Catholic Bishops Conference of the Philippines (CBCP) this week issued a strong condemnation of fake news with specific recommendations on how to help stop it. Yet one may ask if the church can do much, given the complexity of the problem and its record on social advocacies. In its June 22 statement, CBCP called social media a “hotbed of lies,” which bishops and priests may find tougher to tackle than politicians who pushed the death penalty bill.
Tech firms, governments
Technology companies, particularly those managing the social media outlets such as Facebook and Twitter, and governments are in a stronger position to do something effective. That must be why Apple chief executive officer Tim Cook last Feb. 11 appealed to the two sectors in combating fake news.
Government restrictions, such as the proposed Senate bill, could work only if the tech companies regulate the use of accounts so that the user can be quickly and reliably identified when a lawsuit is filed. Penal laws and technical capability must combine to ferret out those who use fake news out of sheer meanness or for profit.
Penal laws, if supported by social media technology, can help. So will education on the danger of fake news, which Apple’s Cook said is “killing people’s minds,” and must be “ingrained in schools and public consciousness.” Bishops and priests can battle fake news through their pulpits every time a hoax of community interest is exposed.
Which takes us to what the regular press or mainstream media (MSM) can do.
Uncovering fakery is where MSM can be efficient.
With its resource and skill to get at the truth, it can tell its audience that a story is bogus and shouldn’t be believed.
But it may need more than the usual correction box. There must be more hype or noise and more prominent display. And it should be repeated as often as the lie is written or aired.
Journalists will tread on sensitive ground here. An error committed by another news outlet or journalist may spark resentment. A publicized quarrel this week between a broadcaster, who called out an erroneous information, and another broadcaster who committed the error shows the pitfall.
The news wasn’t fake but it was misinterpreted or, at worst, distorted in an attack on a senator who talked about the Maute uprising in Marawi. Nowadays though, a media error may be confused or deliberately branded as fake news, which must dismay journalists trained in the value of accuracy.
The quarrel erupted in the same news organization.

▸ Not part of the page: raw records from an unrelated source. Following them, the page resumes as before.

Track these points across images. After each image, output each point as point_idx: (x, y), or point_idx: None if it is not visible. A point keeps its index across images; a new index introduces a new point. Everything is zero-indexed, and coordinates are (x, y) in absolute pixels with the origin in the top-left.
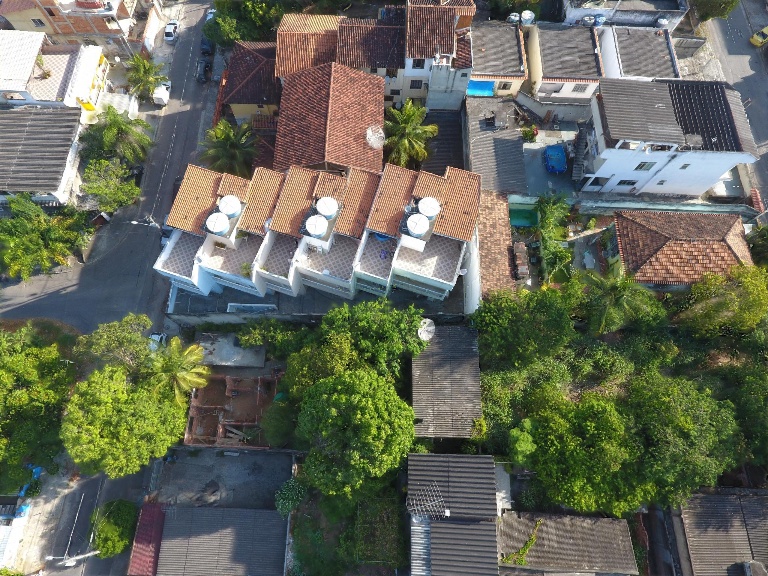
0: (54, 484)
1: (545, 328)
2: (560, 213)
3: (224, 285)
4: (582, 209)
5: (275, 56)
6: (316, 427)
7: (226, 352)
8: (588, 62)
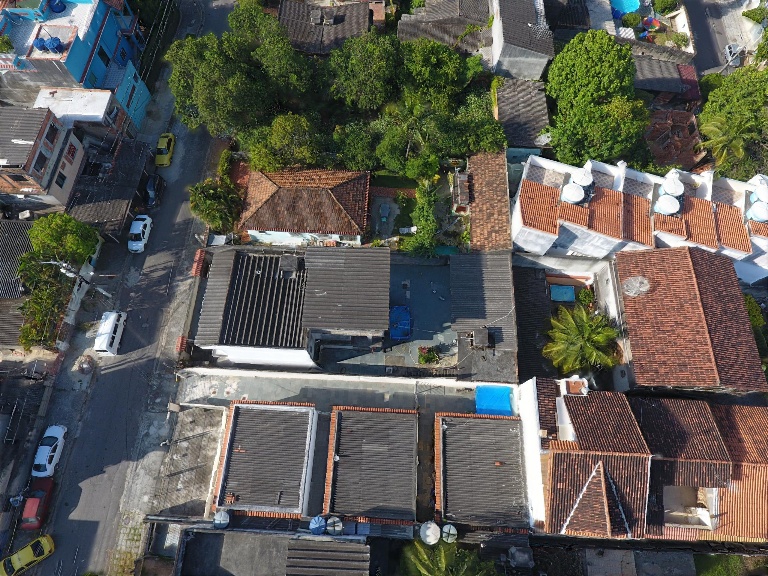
0: None
1: None
2: None
3: None
4: None
5: None
6: None
7: None
8: (351, 441)
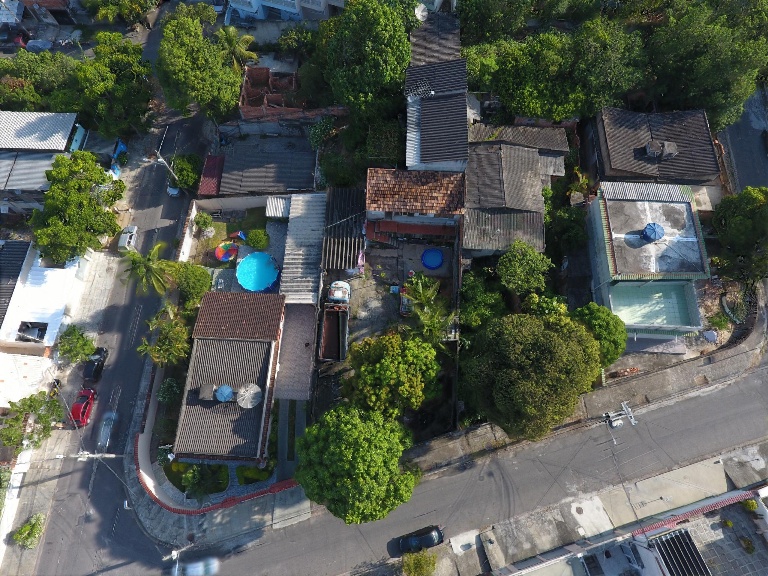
0: (136, 160)
1: (509, 4)
2: None
3: (268, 6)
4: None
5: None
6: (340, 45)
7: (268, 64)
8: None
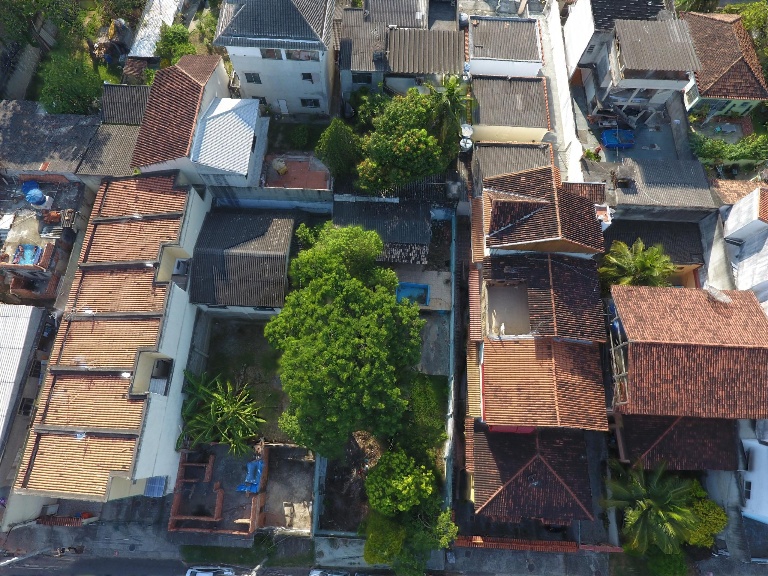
0: None
1: None
2: None
3: None
4: None
5: (525, 443)
6: None
7: None
8: (521, 87)
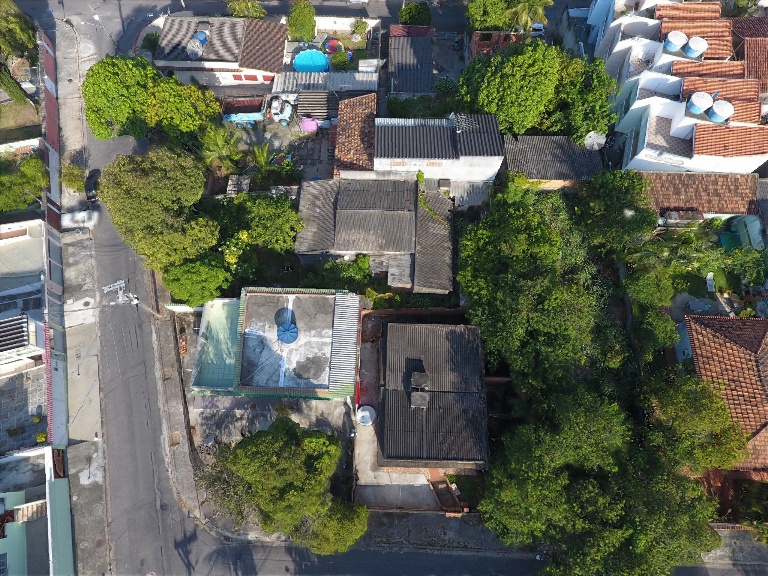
0: None
1: None
2: (751, 273)
3: None
4: (763, 305)
5: None
6: None
7: None
8: None
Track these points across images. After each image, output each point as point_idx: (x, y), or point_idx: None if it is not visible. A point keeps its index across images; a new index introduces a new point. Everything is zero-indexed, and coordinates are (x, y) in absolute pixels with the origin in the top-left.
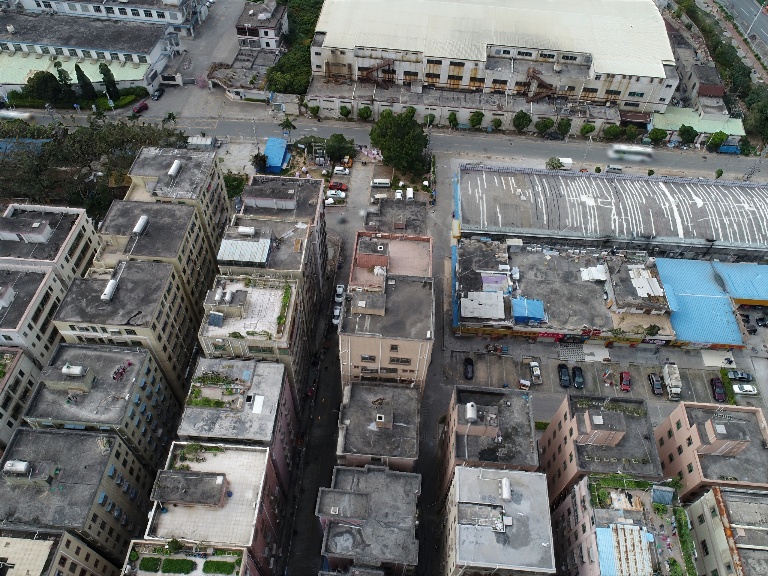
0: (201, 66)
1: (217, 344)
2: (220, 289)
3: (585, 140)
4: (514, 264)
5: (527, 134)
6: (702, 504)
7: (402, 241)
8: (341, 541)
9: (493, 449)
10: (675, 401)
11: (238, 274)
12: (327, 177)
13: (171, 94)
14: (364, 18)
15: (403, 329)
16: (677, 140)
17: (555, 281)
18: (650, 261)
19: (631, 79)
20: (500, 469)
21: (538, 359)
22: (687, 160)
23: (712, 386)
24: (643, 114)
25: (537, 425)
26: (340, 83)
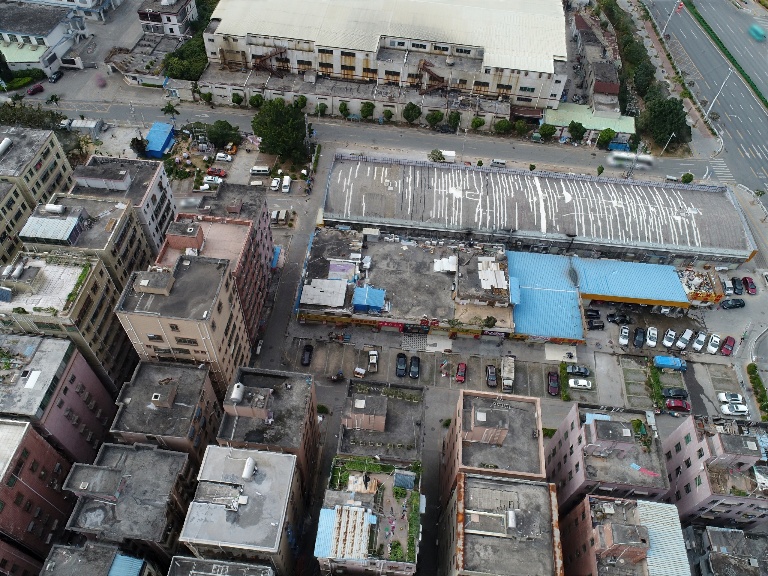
0: (106, 50)
1: (3, 319)
2: (20, 265)
3: (477, 134)
4: (369, 253)
5: (419, 126)
6: (456, 490)
7: (224, 224)
8: (92, 516)
9: (261, 430)
10: (508, 393)
11: (45, 251)
12: (208, 163)
13: (69, 77)
14: (262, 6)
15: (184, 309)
16: (568, 136)
17: (406, 271)
18: (499, 254)
19: (520, 74)
20: (264, 450)
21: (379, 348)
22: (575, 156)
23: (548, 379)
24: (536, 109)
25: None
26: (235, 70)
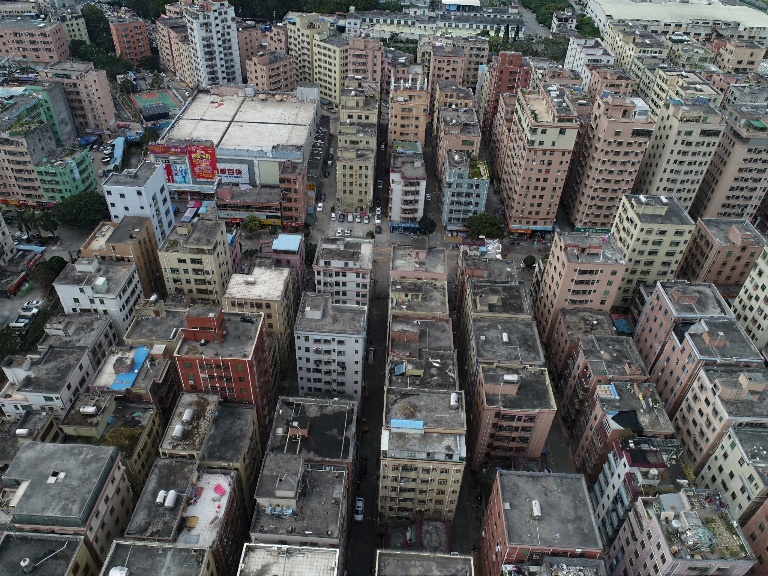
0: (537, 38)
1: (689, 57)
2: None
3: None
4: None
5: None
6: None
7: None
8: None
9: None
10: None
11: None
12: None
13: None
14: (625, 11)
15: None
16: None
17: None
18: None
19: (761, 29)
20: None
21: None
22: None
23: None
24: None
25: None
26: None
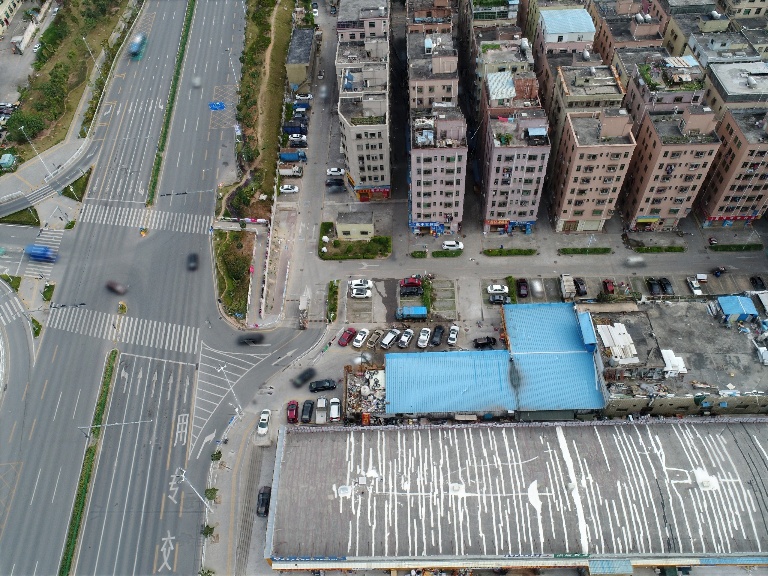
0: None
1: None
2: None
3: None
4: None
5: None
6: None
7: None
8: None
9: None
10: None
11: None
12: None
13: None
14: None
15: None
16: None
17: (713, 353)
18: None
19: None
20: None
21: None
22: None
23: None
24: None
25: (681, 248)
26: None
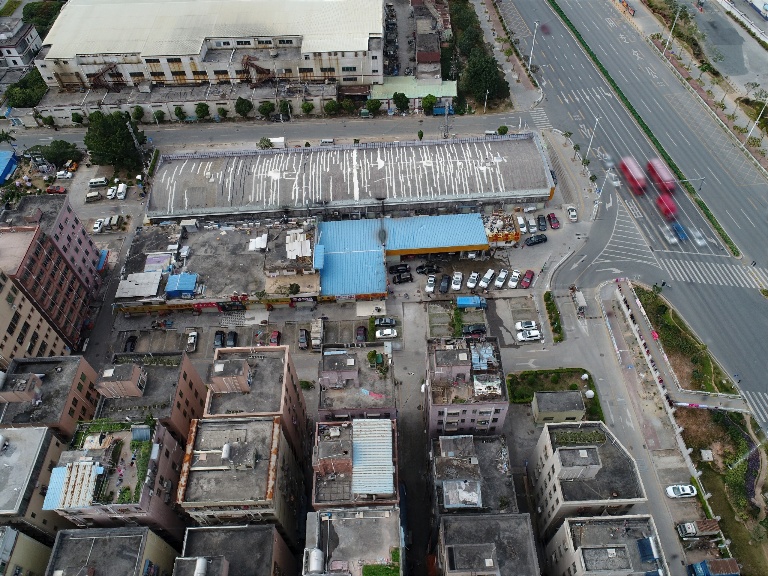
0: None
1: None
2: None
3: (310, 118)
4: (188, 243)
5: (255, 119)
6: None
7: (13, 233)
8: None
9: (29, 412)
10: (318, 352)
11: None
12: (49, 183)
13: None
14: (92, 27)
15: None
16: (396, 108)
17: (222, 254)
18: (304, 225)
19: (337, 55)
20: None
21: (200, 329)
22: (403, 126)
23: (356, 334)
24: (364, 87)
25: None
26: (73, 91)
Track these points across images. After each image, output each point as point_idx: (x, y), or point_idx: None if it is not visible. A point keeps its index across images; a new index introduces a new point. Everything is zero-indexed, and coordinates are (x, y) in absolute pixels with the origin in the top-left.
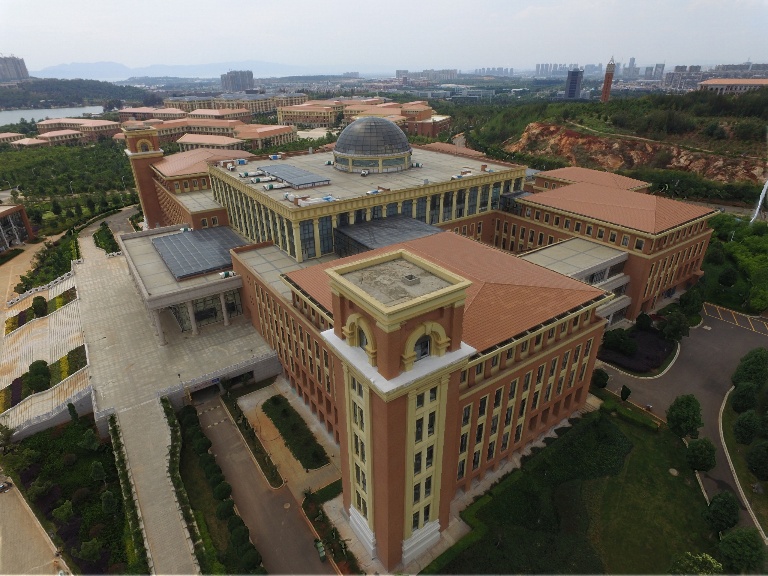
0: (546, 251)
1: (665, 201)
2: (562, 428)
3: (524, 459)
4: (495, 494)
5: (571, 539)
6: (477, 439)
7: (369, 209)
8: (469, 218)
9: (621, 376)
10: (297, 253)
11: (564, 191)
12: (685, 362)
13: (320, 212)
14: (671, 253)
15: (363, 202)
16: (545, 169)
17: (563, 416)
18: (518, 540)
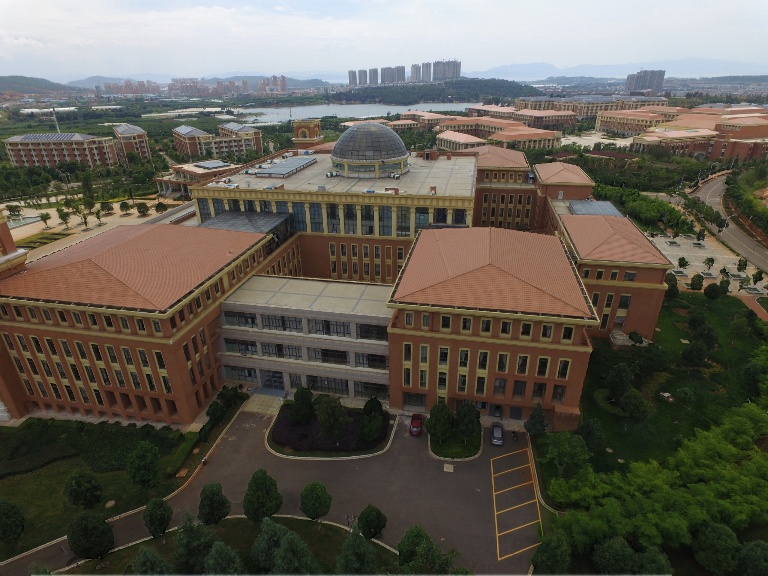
0: (339, 285)
1: (497, 274)
2: (150, 426)
3: (101, 422)
4: (53, 423)
5: (1, 467)
6: (51, 373)
7: (258, 202)
8: (381, 239)
9: (259, 431)
10: (198, 222)
11: (456, 233)
12: (332, 468)
13: (213, 194)
14: (452, 344)
15: (251, 194)
16: (762, 227)
17: (159, 418)
18: (2, 446)
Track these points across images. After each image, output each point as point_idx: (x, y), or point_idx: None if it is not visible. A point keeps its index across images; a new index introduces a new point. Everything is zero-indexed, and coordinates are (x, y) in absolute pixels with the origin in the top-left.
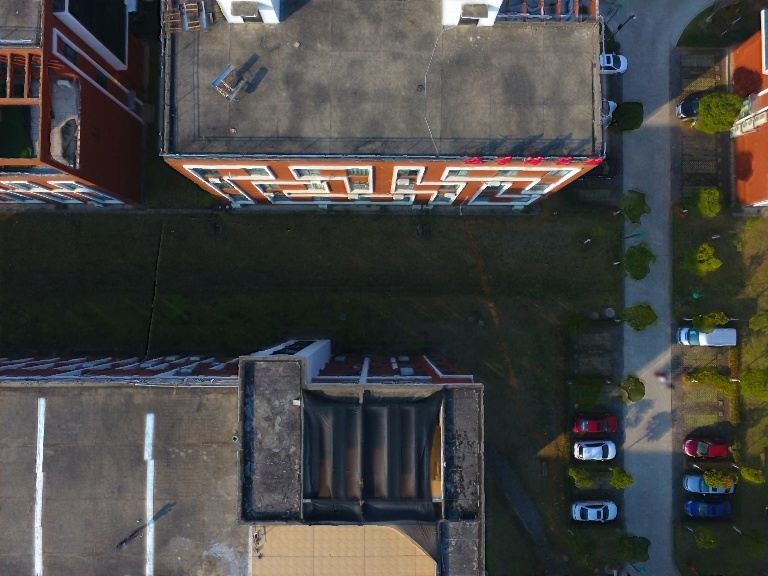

How much more if they were affiliated rival news outlets? Maybe limiting the call-out to the error with no criticism would help but still it would be tricky and could ignite animosity.
MSM can do better
Mainstream media will be more trusted if it does a better job in its own reportage and opinion making. It must watch out not just for totally bogus news but also those that omit facts, are partly wrong factually, distort or misplace focus, or where truth is “contentious.”.
And in calling out errors, intentional or otherwise, when they arise, each news outlet may need to learn to be ready to acknowledge and correct its own mistakes.
It cannot help educate the public or expose fake news if a news outlet itself is reckless with the facts.
It’s now catch-all phrase for ‘journalistic error’
THE transition took only two months or so for the phrase “fake news” to evolve.
Facebook CEO Mark Zuckerberg on Nov. 11, 2016 mentioned “fake news” to refer to “maliciously and willfully false” click bait. He was then trying to minimize the influence of Facebook on the U.S. election results. The day after, public discussions revolved around “fake news.”
About two months later, on Jan. 11, 2017, in Donald Trump’s first press-con as president-elect, he shunned the question of CNN’s Jimmy Acosta, saying “You are fake news!” Since then, with Trump using it in his Twitter blasts against media he didn’t like, the phrase has come to mean any “pejorative call-out” for journalism error.
There are five types of fake news, according to a University of Western Ontario study:
■ Intentionally deceptive news or feature.
■ Jokes taken out of face value.
■ Large-scale hoax.
■ Slanted representation of real facts.
■ Stories when truth is contentious.
The problem is that public officials, aping Trump, call any news they don’t like as “fake news.”